Die Baisse bei Eon hat inzwischen schon fast etwas Meditatives. Auf alle Fälle bleibt sie überraschend. Kaum glaubt man, sie würde auslaufen, da kommt der nächste Schlag. Diesmal in Form einer Wertberichtigung von 2,9 Milliarden Euro und einer Drohverlustrückstellung in Höhe von 0,9 Milliarden Euro auf die neue Konzern-Tochter Uniper, in der künftig die traditionellen Kraftwerksaktivitäten gebündelt werden. Die Abschreibungen führen im ersten Halbjahr zu einem Konzernfehlbetrag von gut 3 Milliarden Euro. Die Börse bestraft das umgehend mit einem deutlichen Kursverlust.

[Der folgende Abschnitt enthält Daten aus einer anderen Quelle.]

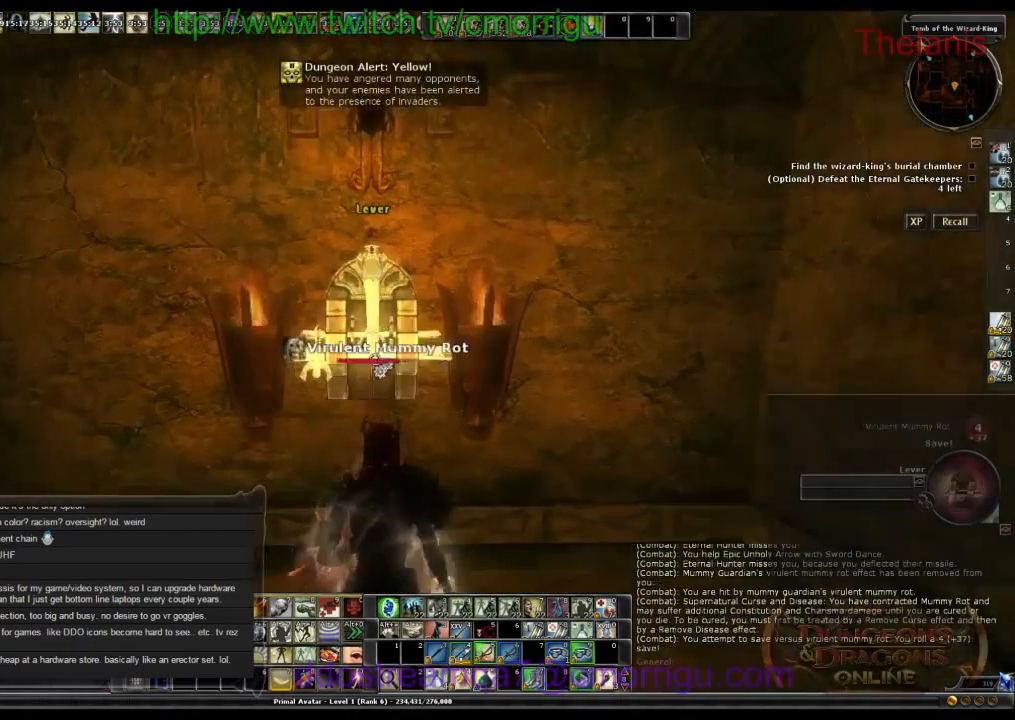
{"keys": [], "events": []}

War da was? Brexit-Votum? Die deutsche Wirtschaft nimmt es erstaunlich gelassen, zumindest wenn man dem Ifo-Geschäftsklimaindex folgt. Er ist im Juli nur leicht zurückgegangen. Ja, deutsche Unternehmer blicken weniger zuversichtlich in die Zukunft, aber insgesamt präsentiert sich die Konjunktur hierzulande doch „widerstandsfähig“. Die Prognosen waren von einem deutlicheren Rückgang ausgegangen. In der Wirtschaft scheint aber die Überzeugung zu herrschen, dass es schon nicht so schlimm kommen werde. Kommt es womöglich zu einer Sommer-Rallye im DAX?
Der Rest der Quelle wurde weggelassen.